= Roland Leong =

American drag racer (1945–2023)

Roland Leong (1945 – December 29, 2023) was an American drag racer from Honolulu, whose "Hawaiian" brand cars achieved many victories. He later went on to act as crew chief in Funny Car races.

=="Hawaiian" cars==
===Top Fuel Dragsters===
Leong's "Hawaiian" Top Fuel dragsters swept the National Hot Rod Association's two National Events: the Winternationals at the Pomona Fairgrounds and the U.S. Nationals in Indianapolis, two years consecutively, in 1965 and again in 1966. This feat by Leong's entries was accomplished with two different drivers: as Don "the Snake" Prudhomme in 1965, followed by Mike Snively in 1966. In 1967, Leong failed to three-peat at Pomona or Indianapolis, but did triumph that year at two popular independent drag races, the notoriously fierce March Meet in Bakersfield, and the Hot Rod Magazine Championships in Riverside, California.

===Funny Cars===
In 1969, Leong abandoned campaigning Top Fuel Dragster in favor of the burgeoning Funny Car class. The following year, with driver Larry Reyes, Leong campaigned a 1970 Dodge Charger AA/Funny Car that won its class at the 1970 NHRA Winternationals. In 1971, Leong's "Hawaiian" Funny Car repeated at Pomona, winning Funny Car Eliminator again, this time with Butch Maas driving.

Throughout the 1970s and into the early 1980s, Leong campaigned a variety of "Hawaiian" Funny Cars, both in NHRA competition, as well as "match racing" at smaller, independent tracks.

In 1980, having hired Ron Colson to drive in what was Colson's final year as a professional race-car driver, Leong tuned his "King's Hawaiian Bread" Corvette Funny Car to victory at the NHRA Winston World Finals in Ontario, California. Besides being Colson's last race, the event was also notable as being the last drag race at Ontario Motor Speedway. In 1983, with Mike Dunn at the helm, Leong's "Hawaiian Punch" Funny Car won the Bakersfield March Meet. The car crashed and was destroyed later that year at the NHRA World Finals at Orange County International Raceway.

After Leong and Dunn parted ways in 1984, Leong and his new driver, Rick Johnson, won the 1985 Bakersfield March Meet, followed later that year by a victory at NHRA's Le Grandnational-Molson in Quebec, Canada.

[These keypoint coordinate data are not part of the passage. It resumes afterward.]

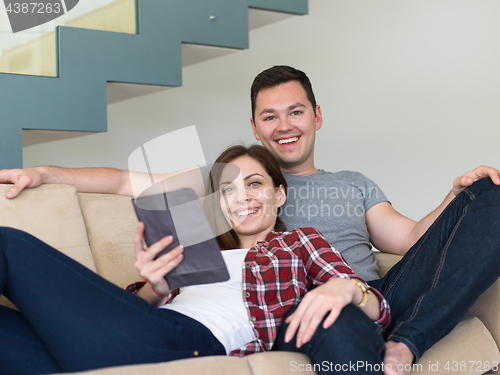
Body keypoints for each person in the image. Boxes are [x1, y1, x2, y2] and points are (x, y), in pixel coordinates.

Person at [1, 65, 499, 374]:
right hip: (237, 319)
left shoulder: (348, 186)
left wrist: (453, 199)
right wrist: (44, 171)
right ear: (256, 126)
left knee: (487, 192)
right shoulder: (227, 180)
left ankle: (407, 342)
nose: (283, 126)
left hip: (360, 302)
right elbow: (128, 182)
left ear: (316, 116)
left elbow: (413, 238)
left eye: (295, 112)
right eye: (269, 116)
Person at [0, 144, 390, 374]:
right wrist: (156, 287)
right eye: (227, 190)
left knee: (9, 246)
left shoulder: (298, 241)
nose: (242, 198)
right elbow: (123, 181)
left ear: (279, 195)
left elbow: (376, 310)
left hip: (193, 342)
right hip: (132, 335)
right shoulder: (195, 246)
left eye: (255, 184)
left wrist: (348, 288)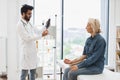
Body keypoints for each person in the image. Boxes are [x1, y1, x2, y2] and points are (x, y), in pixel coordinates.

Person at [17, 4, 48, 80]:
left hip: (32, 53)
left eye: (31, 14)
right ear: (23, 14)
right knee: (23, 75)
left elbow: (38, 31)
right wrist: (41, 35)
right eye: (29, 14)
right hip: (26, 53)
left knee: (33, 74)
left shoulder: (29, 23)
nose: (30, 15)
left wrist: (46, 26)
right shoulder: (20, 25)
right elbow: (28, 38)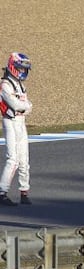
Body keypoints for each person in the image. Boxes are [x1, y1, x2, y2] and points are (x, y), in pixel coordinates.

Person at [0, 52, 33, 206]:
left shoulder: (21, 85)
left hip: (21, 122)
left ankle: (24, 192)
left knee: (24, 159)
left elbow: (28, 107)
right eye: (21, 68)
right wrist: (24, 107)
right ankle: (2, 192)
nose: (23, 71)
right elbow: (16, 105)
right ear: (13, 67)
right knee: (12, 159)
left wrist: (24, 107)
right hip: (10, 122)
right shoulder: (6, 85)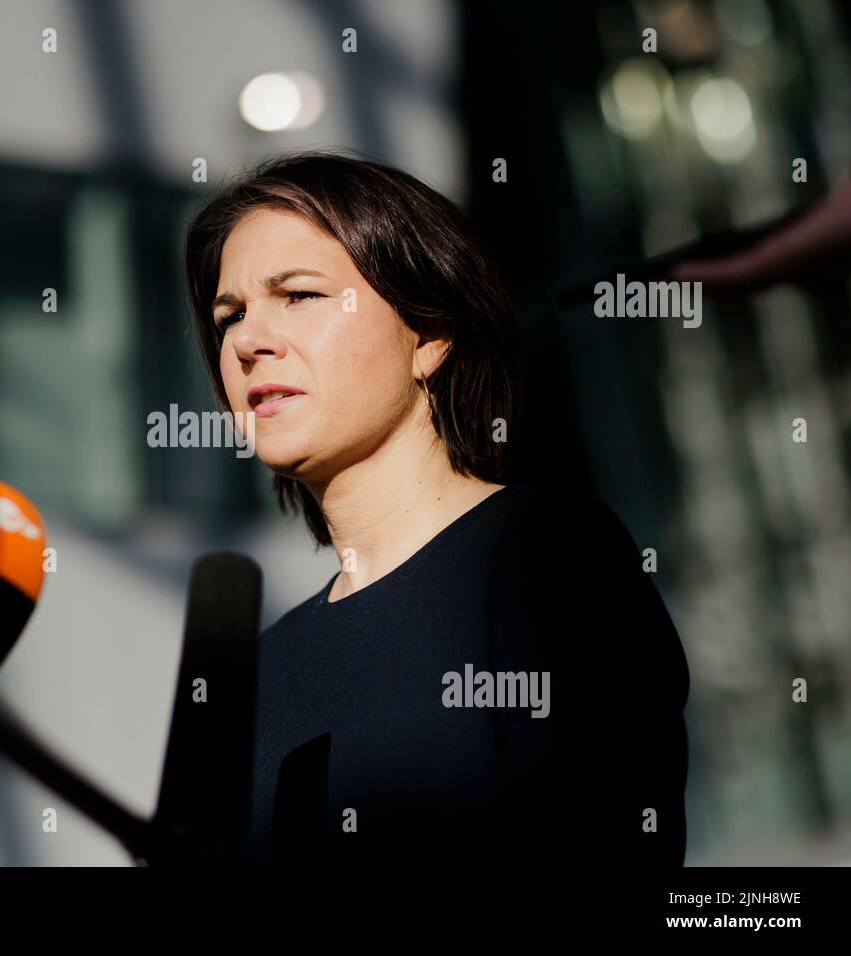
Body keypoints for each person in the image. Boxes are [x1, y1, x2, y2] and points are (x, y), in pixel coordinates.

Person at [183, 148, 690, 865]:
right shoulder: (261, 664)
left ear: (429, 331)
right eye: (229, 315)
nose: (248, 343)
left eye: (298, 295)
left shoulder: (546, 555)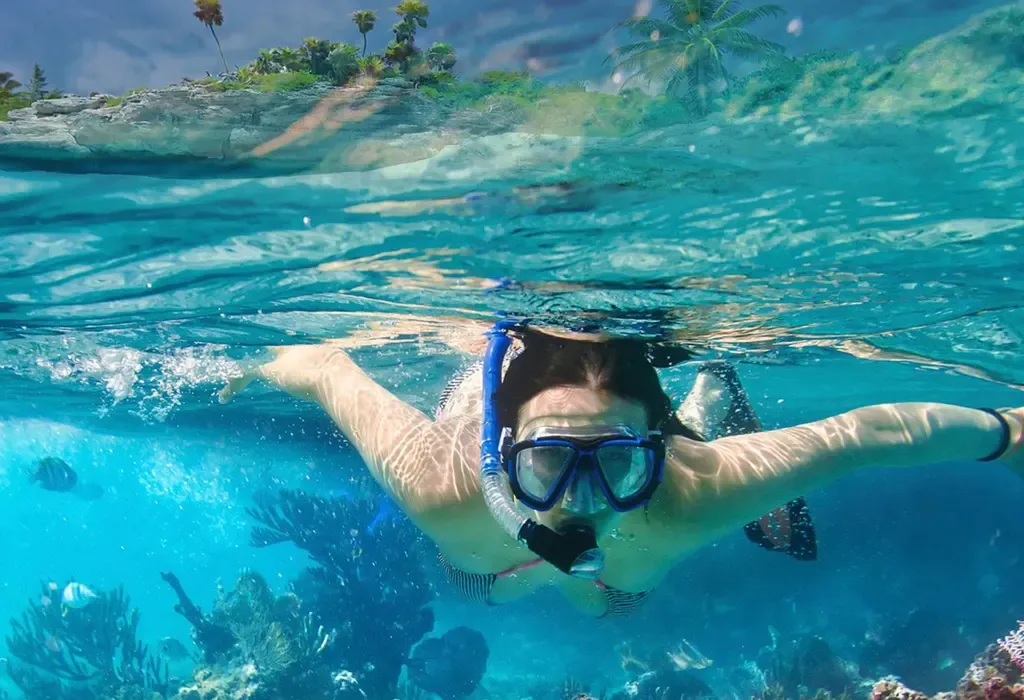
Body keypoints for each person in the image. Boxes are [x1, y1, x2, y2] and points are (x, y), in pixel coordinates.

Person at [219, 321, 1024, 619]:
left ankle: (705, 398)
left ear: (658, 455)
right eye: (547, 462)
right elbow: (328, 366)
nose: (581, 502)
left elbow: (868, 432)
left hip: (631, 558)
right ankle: (697, 402)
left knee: (614, 597)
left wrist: (1011, 431)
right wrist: (258, 366)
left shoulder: (694, 490)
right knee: (484, 583)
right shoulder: (441, 484)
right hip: (484, 549)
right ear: (504, 455)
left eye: (618, 466)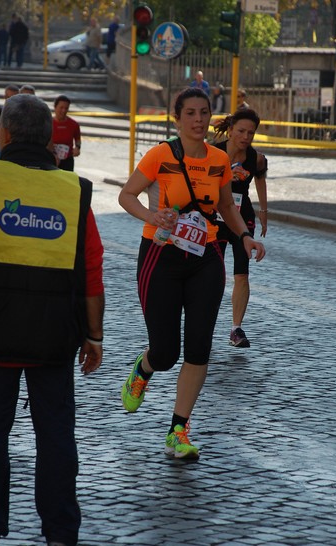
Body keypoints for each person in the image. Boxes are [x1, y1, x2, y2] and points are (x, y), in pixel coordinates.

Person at [0, 94, 105, 546]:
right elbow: (92, 270)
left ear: (5, 135)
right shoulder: (74, 192)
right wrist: (94, 335)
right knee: (55, 435)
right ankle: (60, 536)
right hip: (54, 341)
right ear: (53, 137)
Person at [118, 87, 265, 460]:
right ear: (177, 118)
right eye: (190, 113)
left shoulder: (219, 159)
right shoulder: (160, 155)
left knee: (199, 347)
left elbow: (228, 205)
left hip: (206, 258)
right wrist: (152, 216)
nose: (198, 119)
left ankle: (178, 430)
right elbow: (127, 195)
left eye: (204, 112)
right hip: (161, 255)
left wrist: (245, 236)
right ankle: (144, 367)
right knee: (166, 352)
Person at [214, 108, 268, 348]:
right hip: (214, 215)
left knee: (242, 273)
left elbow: (260, 180)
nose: (246, 137)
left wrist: (264, 213)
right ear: (231, 129)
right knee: (212, 274)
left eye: (251, 133)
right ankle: (205, 322)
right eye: (241, 131)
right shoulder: (213, 152)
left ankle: (236, 329)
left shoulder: (255, 157)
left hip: (241, 217)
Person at [0, 84, 20, 159]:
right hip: (2, 150)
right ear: (5, 97)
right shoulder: (0, 112)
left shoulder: (21, 114)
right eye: (9, 97)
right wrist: (1, 138)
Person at [52, 95, 81, 172]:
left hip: (67, 160)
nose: (64, 110)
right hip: (51, 159)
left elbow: (78, 139)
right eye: (61, 108)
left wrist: (77, 148)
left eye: (66, 108)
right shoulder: (48, 123)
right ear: (55, 107)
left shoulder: (74, 124)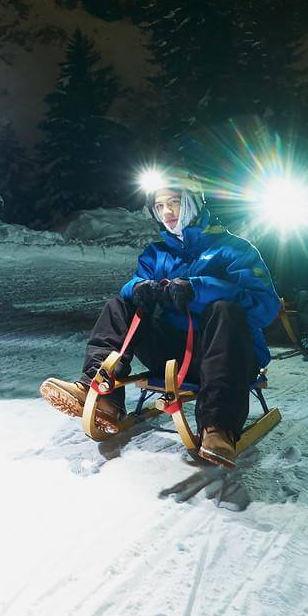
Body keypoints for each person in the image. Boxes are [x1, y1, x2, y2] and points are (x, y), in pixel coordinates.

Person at [39, 172, 281, 466]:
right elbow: (132, 285)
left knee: (224, 310)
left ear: (192, 203)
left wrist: (199, 289)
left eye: (174, 202)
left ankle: (218, 427)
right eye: (160, 206)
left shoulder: (234, 250)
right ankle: (101, 393)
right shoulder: (156, 254)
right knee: (121, 305)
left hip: (228, 357)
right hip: (173, 358)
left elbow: (265, 307)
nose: (166, 212)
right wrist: (139, 288)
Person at [252, 227, 308, 360]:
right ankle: (248, 339)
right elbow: (255, 270)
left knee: (306, 298)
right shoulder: (266, 247)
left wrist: (307, 285)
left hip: (302, 289)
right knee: (251, 298)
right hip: (274, 288)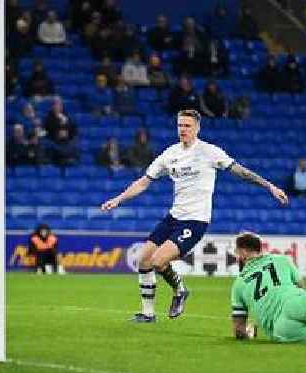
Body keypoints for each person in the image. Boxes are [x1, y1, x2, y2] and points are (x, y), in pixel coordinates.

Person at [100, 110, 288, 323]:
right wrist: (119, 199)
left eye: (188, 126)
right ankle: (148, 313)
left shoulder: (209, 152)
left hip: (195, 220)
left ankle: (180, 290)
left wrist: (270, 186)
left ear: (197, 128)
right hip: (173, 217)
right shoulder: (169, 154)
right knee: (143, 258)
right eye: (180, 125)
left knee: (159, 260)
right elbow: (144, 181)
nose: (183, 130)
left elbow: (241, 172)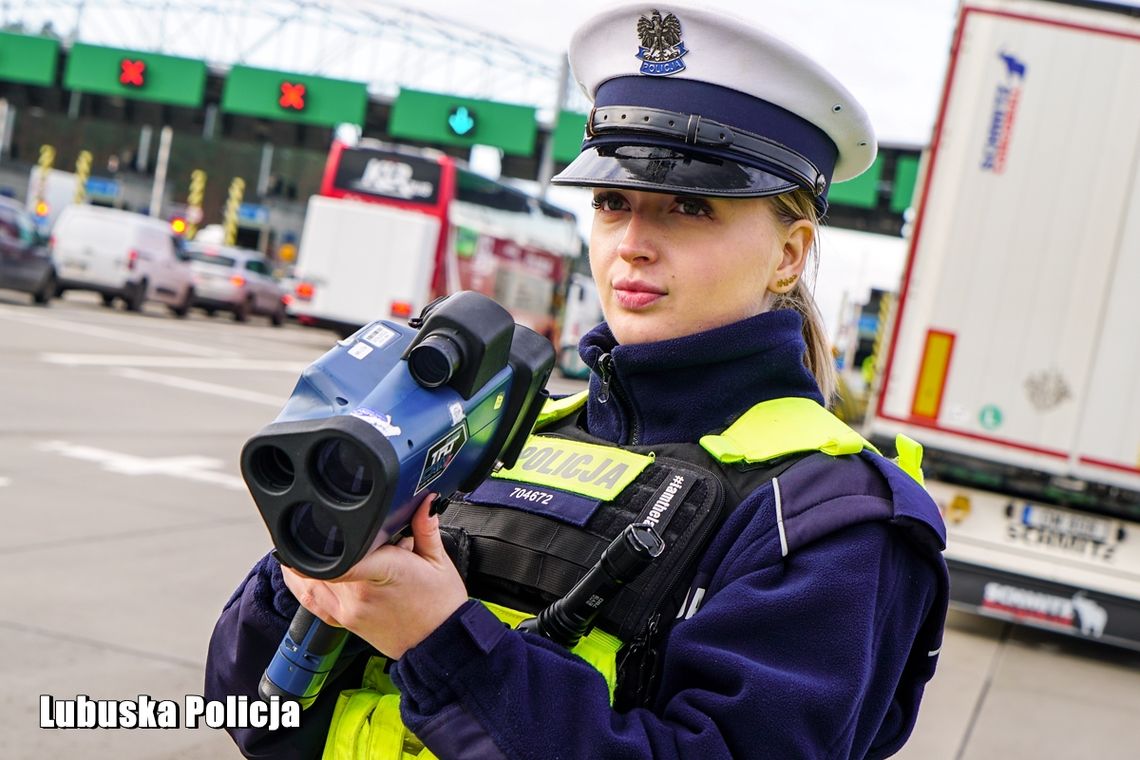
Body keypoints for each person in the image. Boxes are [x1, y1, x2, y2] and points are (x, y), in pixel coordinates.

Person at [206, 5, 949, 758]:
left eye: (690, 208)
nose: (631, 244)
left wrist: (445, 648)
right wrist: (306, 571)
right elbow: (254, 719)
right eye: (611, 202)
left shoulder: (835, 520)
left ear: (789, 254)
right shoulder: (499, 431)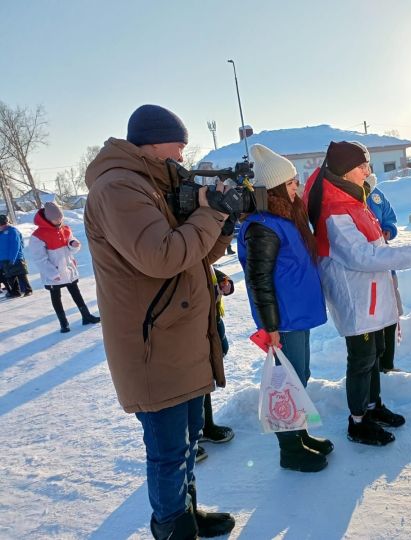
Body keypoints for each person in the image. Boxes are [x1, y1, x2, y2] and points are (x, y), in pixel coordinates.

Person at [83, 104, 236, 539]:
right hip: (152, 344)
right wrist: (209, 213)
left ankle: (187, 511)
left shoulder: (153, 184)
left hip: (177, 339)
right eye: (180, 146)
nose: (184, 157)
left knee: (187, 442)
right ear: (152, 141)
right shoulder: (119, 189)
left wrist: (221, 221)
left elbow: (195, 257)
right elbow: (163, 256)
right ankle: (170, 525)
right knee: (168, 451)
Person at [305, 141, 411, 447]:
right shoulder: (335, 211)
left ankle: (373, 407)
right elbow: (361, 257)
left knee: (372, 357)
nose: (368, 171)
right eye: (363, 166)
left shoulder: (352, 200)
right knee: (361, 359)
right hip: (357, 299)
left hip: (370, 295)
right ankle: (357, 421)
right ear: (346, 171)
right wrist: (409, 255)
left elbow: (375, 247)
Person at [237, 143, 331, 472]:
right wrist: (270, 326)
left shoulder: (283, 218)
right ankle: (290, 450)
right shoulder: (263, 227)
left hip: (296, 316)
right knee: (288, 382)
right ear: (276, 187)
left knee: (299, 376)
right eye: (291, 183)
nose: (297, 187)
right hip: (283, 321)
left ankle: (299, 435)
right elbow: (258, 281)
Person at [28, 202, 99, 332]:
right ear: (48, 219)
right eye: (56, 219)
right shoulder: (38, 236)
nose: (59, 221)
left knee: (76, 293)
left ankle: (86, 316)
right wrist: (52, 273)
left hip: (68, 269)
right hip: (53, 274)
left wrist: (73, 244)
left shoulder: (65, 228)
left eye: (60, 218)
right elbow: (39, 259)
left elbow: (69, 246)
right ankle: (63, 323)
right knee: (56, 298)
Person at [196, 267, 236, 462]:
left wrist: (223, 281)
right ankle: (188, 440)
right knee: (189, 382)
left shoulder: (198, 250)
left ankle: (205, 426)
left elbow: (208, 267)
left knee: (205, 377)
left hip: (210, 323)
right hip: (186, 328)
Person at [365, 173, 403, 373]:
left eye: (365, 165)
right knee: (374, 318)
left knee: (391, 313)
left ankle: (388, 364)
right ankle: (375, 365)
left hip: (386, 265)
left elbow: (390, 218)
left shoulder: (376, 194)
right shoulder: (348, 196)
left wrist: (388, 229)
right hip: (366, 270)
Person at [0, 214, 33, 298]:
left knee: (21, 274)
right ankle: (16, 292)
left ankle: (27, 290)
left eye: (3, 225)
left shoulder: (12, 231)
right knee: (10, 277)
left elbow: (16, 245)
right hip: (3, 259)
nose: (2, 226)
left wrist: (13, 258)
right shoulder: (1, 233)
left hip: (15, 258)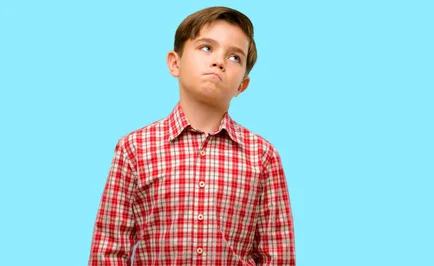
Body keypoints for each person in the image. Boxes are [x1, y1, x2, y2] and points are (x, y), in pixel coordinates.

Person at [88, 6, 295, 265]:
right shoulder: (134, 149)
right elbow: (109, 248)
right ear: (175, 63)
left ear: (242, 85)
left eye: (234, 58)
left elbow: (278, 254)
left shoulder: (263, 156)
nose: (219, 61)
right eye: (207, 47)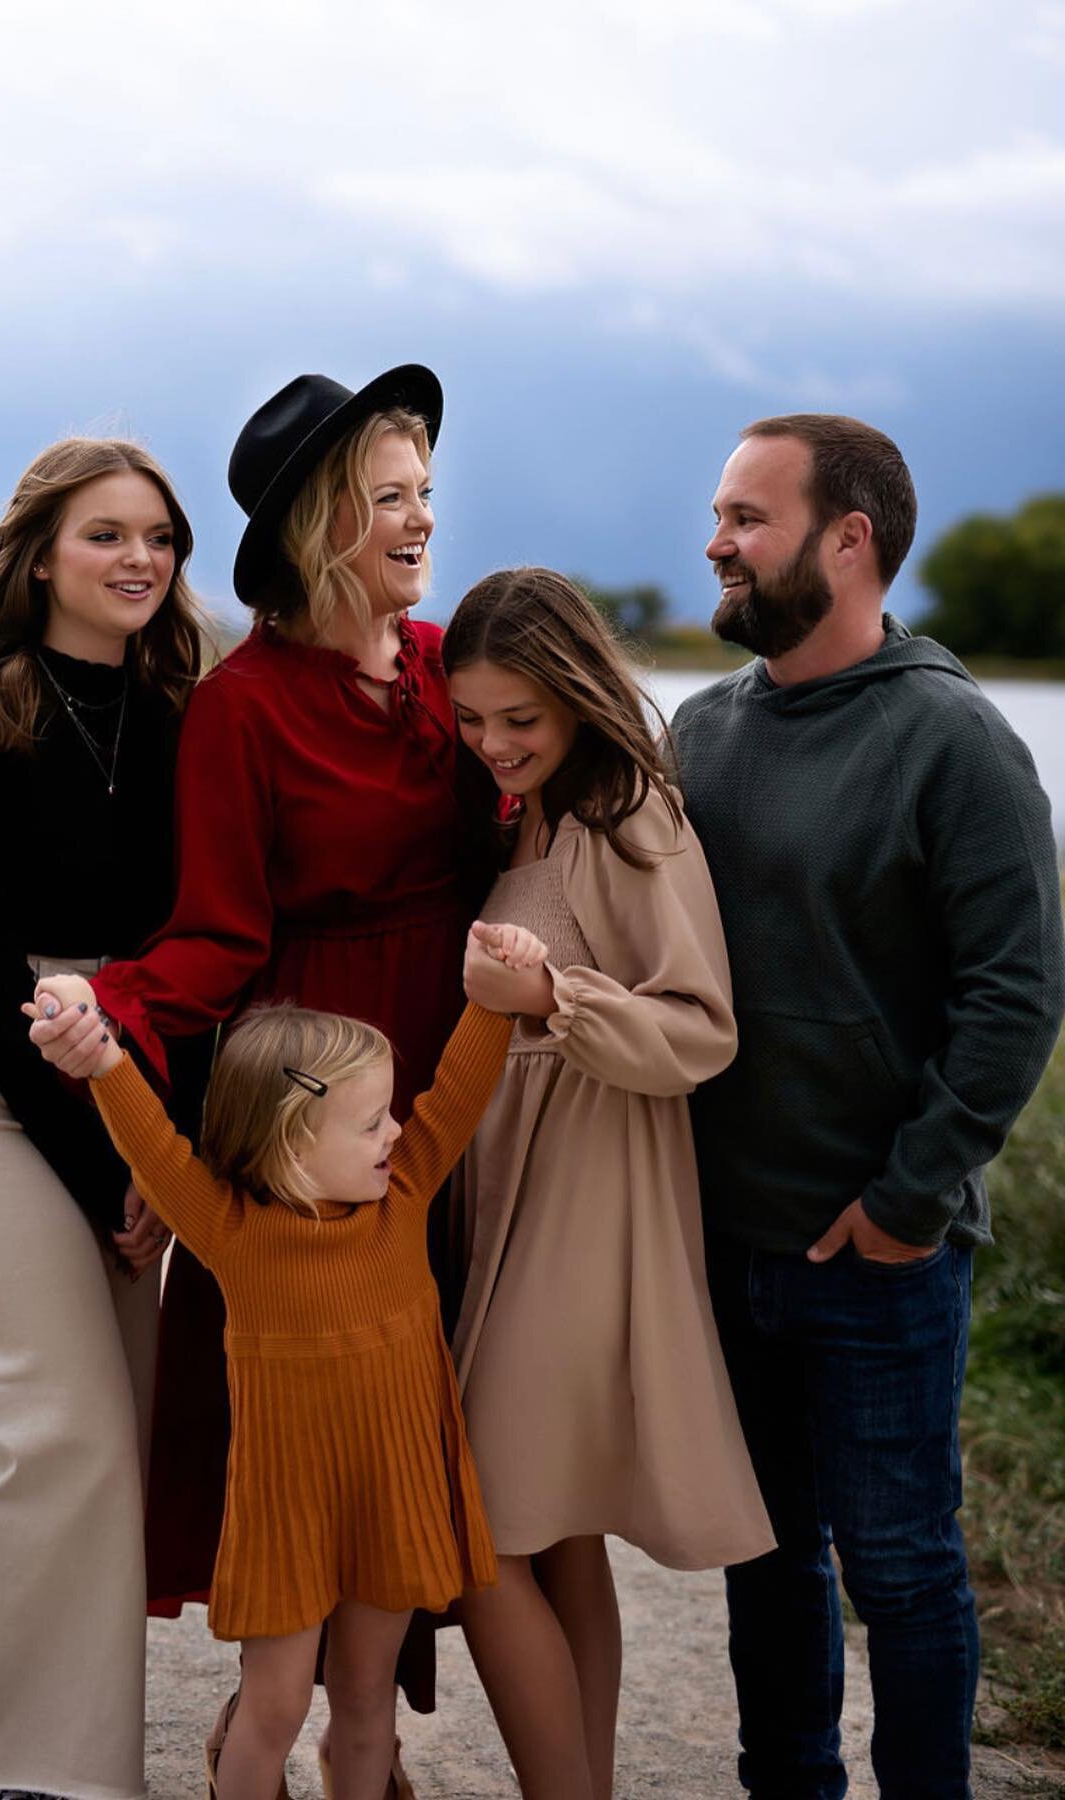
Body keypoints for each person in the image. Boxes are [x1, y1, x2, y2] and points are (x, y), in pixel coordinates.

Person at [31, 366, 469, 1761]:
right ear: (318, 527)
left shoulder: (456, 665)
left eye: (423, 497)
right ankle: (276, 1734)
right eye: (388, 500)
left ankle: (367, 1734)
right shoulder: (243, 707)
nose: (417, 523)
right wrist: (115, 1021)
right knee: (295, 1427)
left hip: (453, 1083)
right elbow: (216, 938)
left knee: (418, 1417)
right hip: (307, 1098)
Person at [672, 413, 1065, 1800]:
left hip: (878, 1257)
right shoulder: (701, 734)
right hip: (728, 1246)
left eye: (747, 518)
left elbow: (1016, 996)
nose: (715, 542)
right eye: (719, 515)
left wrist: (906, 1204)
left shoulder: (952, 740)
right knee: (766, 1558)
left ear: (851, 540)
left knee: (901, 1568)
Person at [24, 922, 548, 1800]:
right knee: (270, 1706)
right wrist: (104, 1062)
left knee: (365, 1693)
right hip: (285, 1518)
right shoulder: (233, 1233)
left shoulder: (406, 1190)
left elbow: (461, 1087)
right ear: (292, 1145)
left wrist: (500, 985)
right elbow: (155, 1144)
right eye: (371, 1121)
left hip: (391, 1498)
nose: (395, 1131)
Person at [0, 438, 207, 1800]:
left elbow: (201, 944)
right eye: (105, 535)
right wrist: (109, 1176)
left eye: (159, 537)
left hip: (133, 1077)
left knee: (111, 1438)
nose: (139, 559)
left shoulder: (192, 716)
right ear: (37, 554)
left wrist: (162, 1150)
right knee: (56, 1428)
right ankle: (16, 1778)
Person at [441, 567, 774, 1800]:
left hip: (593, 1197)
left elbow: (700, 1030)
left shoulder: (635, 813)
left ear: (578, 692)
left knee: (478, 1525)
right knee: (561, 1532)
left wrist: (551, 1000)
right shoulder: (529, 811)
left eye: (518, 718)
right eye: (473, 721)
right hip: (510, 1188)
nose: (494, 744)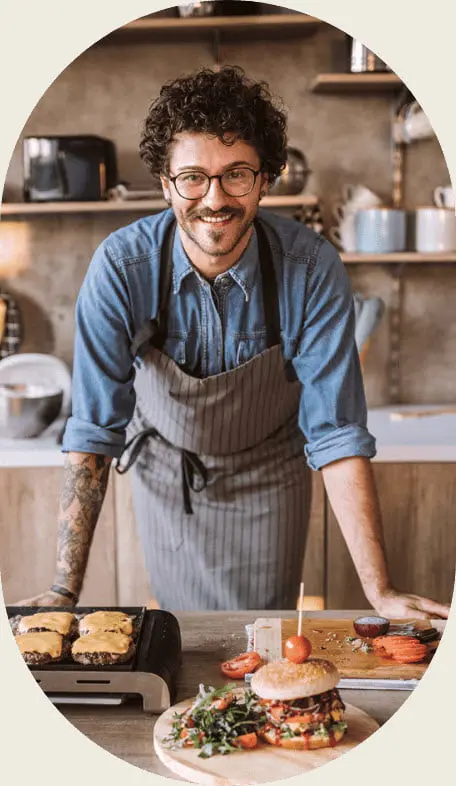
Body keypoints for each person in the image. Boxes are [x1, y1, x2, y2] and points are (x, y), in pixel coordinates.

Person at [19, 66, 449, 617]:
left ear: (266, 179)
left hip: (271, 473)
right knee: (180, 626)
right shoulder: (122, 267)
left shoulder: (309, 267)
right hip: (168, 470)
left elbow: (336, 432)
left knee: (264, 631)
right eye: (193, 176)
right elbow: (94, 429)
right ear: (165, 180)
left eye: (236, 175)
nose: (214, 199)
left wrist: (381, 591)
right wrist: (63, 590)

In 1991, Leong once again won the US Nationals at Indianapolis, this time in Funny Car Eliminator, and with Jim White driving. Later, at the Chief Nationals in Dallas, Texas, his "Hawaiian Punch" Funny Car was the first in the class to break the 290-mph speed mark.

==Crew chief==
After sitting out the 1992 season, Leong ran an abbreviated season in 1993 with driver Gordie Bonin in the Hawaiian Vacation Dodge Daytona funny car, following which Leong relinquished his role as car owner. In 1996, he began serving as a crew chief for the Red Line Oil Dodge Avenger Funny Car of Ray Higley. Despite the entry's limited finances, with Leong's input and expertise, Higley posted his career-best 1/4-mile elapsed time, posting a 5.00-second clocking at the 1996 US Nationals. In 1997, Don Prudhomme, then retired from driving and now a multi-car team owner, hired Leong to tune his "Copenhagen" Funny Car. With Ron Capps driving, Prudhomme's Leong-tuned entry won Funny Car Eliminator at that year's inaugural St. Louis race. They began the 1998 season by winning the Winternationals at Pomona, and winning the Big Bud Shootout at the U.S. Nationals. Despite winning more NHRA National Events than anybody else in the class, the Prudhomme-Leong-Capps collaboration finished second in NHRA points, behind winner John Force.

In 2009, after having taken a hiatus from the sport, Leong returned to drag racing, now acting as crew chief for "vintage" Nitro Funny Cars racing primarily in NHRA's new Hot Rod Heritage Series. In 2014, Canadian drag racer Ron Hodgson hired Leong to tune the Troy Lee Designs Nitro Funny Car driven by Tim Boychuk, for competition in the NHRA Heritage Series.

==Death==
Leong died on December 29, 2023, at the age of 78.